Assignment 2: Log structured file system

Deadline: Sunday 19th April 23:59

Logistics

Goal

Understand and implement zero cost snapshots in a copy on write log structured file system using FUSE.

Simplifications

FUSE

FUSE

FUSE is a way to write a new file system in user space. All calls made by processes using the new file system go in the kernel and are forwarded into a user program. Of course the user program does not have direct access to disk drive blocks so the way FUSE file systems work is by storing their data in a normal file (provided by a regular kernel driver) or on a network server. This makes developing new file systems very fast. FUSE is available on Linux and Mac or you can install a Linux VM if you are on Windows. You do not need admin rights as you are not making any change in the kernel. FUSE API is available for many languages: C/C++, Java, Python etc. Find a FUSE tutorial for the language you are most comfortable with. Here are some useful resources.

Required Interface

Your FUSE client lfs_fuse will be executed like this:

$ lfs_fuse -s -d <lfs_mount_dir> <lfs_filename>

-s signifies single-threaded operation, -d is debug foreground mode. lfs_mount_dir is an empty directory where your file system will become visible. These three options will be passed on to FUSE library. lfs_filename is the single file inside which you are storing the complete log using regular file I/O.

If lfs_filename does not exist, create a blank file system. Once lfs_fuse is running, the contents of our file system will be visible in lfs_mount_dir.

Reading and Writing Files

Design an inode based file system with a 1KB block size in a log i.e. you will always append to the log file and never change an existing block except the very first block which will the be superblock containing information about which blocks contain the latest inode table. You do not need two superblocks as done in the paper.

Its a good idea to implement readBlock and writeBlock methods that take a block number as argument. And similarly readInode and writeInode methods which read a given entry from a given inode number using a given superblock.

You are not required to support creating new directories. However the root directory with a fixed inode number should be stored as a regular file containing filename and inode number pairs. It might be a good idea to have a hard-coded directory at first (e.g. file1->inode1, file2->inode2, file3->inode3) and when you can successfully read/write these files, then implement creating and deleting files.

You should support a 1000 files at least (i.e. 1000 inodes). Maximum file size supported should be at least 30 KB. A block number should be at least a 4 byte integer. Evaluate if you need indirect pointers in i-node. You are allowed to overwrite the superblock after every write (even though this defeats the whole purpose of avoiding seeks). The numbers in this paragraph are minimum requirements to simplify your task. You are welcome to support larger and more files and periodic superblock update instead of immediate.

Your program should work for a normal workflow i.e. copying files to and from, editing directly with an editor, listing directory entries etc. Start putting an error message in all FUSE event handlers and when you run your file system you will know which events are called when you do these actions.

Checkpoints

Read this once you are done with the above section.

There should be a read-only directory checkpoints in the root folder. Inside it there should be a directory for every checkpoint taken so far and a single file named checkpoint. Reading from the special checkpoint file creates a new checkpoint. This is the easiest to implement since the call will come back in the same user program that is implementing the whole file system. You will have a special check for this filename and create a new checkpoint and send back the checkpoint number.

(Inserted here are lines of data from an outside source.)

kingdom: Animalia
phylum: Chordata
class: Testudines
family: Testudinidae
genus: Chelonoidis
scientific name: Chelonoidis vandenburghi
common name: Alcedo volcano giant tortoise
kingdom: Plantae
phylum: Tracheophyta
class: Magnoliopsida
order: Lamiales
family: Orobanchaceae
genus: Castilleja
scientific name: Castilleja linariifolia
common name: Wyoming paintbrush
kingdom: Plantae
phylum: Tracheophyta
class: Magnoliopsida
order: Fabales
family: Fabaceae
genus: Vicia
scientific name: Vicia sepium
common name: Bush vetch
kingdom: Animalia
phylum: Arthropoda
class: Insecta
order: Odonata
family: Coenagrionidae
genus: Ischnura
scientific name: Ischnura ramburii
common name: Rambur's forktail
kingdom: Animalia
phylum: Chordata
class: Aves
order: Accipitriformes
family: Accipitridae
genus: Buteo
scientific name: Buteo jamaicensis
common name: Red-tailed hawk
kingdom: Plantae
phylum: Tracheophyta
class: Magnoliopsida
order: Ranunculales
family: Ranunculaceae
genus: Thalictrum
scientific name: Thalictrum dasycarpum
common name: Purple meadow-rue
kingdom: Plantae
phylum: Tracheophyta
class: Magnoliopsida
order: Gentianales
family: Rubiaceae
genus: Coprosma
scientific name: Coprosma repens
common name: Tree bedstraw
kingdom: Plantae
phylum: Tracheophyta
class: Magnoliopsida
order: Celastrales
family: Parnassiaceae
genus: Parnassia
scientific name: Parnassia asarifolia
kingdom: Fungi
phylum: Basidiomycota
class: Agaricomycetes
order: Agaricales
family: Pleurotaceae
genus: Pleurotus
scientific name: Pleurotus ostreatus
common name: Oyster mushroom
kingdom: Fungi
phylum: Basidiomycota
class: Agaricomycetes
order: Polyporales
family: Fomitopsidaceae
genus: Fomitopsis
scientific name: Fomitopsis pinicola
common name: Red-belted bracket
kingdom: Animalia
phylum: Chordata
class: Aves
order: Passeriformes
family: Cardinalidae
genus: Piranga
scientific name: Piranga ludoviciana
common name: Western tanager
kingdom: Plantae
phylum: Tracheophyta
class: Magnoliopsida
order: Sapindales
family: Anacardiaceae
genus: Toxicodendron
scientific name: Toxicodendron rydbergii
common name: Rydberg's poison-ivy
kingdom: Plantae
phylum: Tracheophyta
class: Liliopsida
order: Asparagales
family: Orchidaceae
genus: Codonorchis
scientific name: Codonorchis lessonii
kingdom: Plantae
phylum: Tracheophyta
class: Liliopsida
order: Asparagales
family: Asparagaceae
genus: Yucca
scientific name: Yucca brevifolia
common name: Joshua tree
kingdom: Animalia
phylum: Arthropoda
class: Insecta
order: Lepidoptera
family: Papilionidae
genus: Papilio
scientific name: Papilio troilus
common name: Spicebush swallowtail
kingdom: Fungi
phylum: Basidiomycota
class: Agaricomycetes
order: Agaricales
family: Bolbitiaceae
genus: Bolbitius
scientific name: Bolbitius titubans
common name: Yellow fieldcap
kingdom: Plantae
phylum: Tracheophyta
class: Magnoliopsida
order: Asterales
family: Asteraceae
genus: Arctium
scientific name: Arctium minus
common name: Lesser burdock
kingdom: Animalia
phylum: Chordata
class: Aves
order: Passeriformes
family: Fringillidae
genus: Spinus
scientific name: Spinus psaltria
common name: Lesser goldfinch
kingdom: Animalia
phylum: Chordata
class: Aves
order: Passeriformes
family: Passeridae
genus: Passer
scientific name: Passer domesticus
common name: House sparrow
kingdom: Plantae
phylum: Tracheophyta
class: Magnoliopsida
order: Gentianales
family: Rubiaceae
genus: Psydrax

If an empty file system is mounted at /tmp/lfs, then this is how you create a new checkpoint:

$ ls -a /tmp/lfs
.       ..      checkpoints
$ ls -a /tmp/lfs/checkpoints
.       ..      checkpoint
$ cat /tmp/lfs/checkpoints/checkpoint
15
$ ls -a /tmp/lfs/checkpoints
.       ..      checkpoint      15
$ ls -a /tmp/lfs/checkpoints/15
.       ..

To create a new checkpoint, you take the current superblock and write it as a new data block at the end of the log and return its block number to the user. You also need to store this in the file system so all previous checkpoints can be shown in the checkpoints special folder. One way to do this is to write the block number of last checkpoint in the super block. This way, all checkpoints will be chained together. Creating a checkpoint should take exactly 1KB i.e. one additional block.

When readdir is called on the checkpoints directory you follow this chain and show all checkpoint block numbers as directories in addition to the special file checkpoint. When a read request comes for a file with a path name starting with /checkpoints/X consider X the block number of a checkpoint and lookup the remaining path in the usual manner but using the checkpoint block instead of the superblock. Once you have the alternate checkpoint block, you should be able to use the same code as for regular reads. Writes to files in old checkpoints should not be allowed.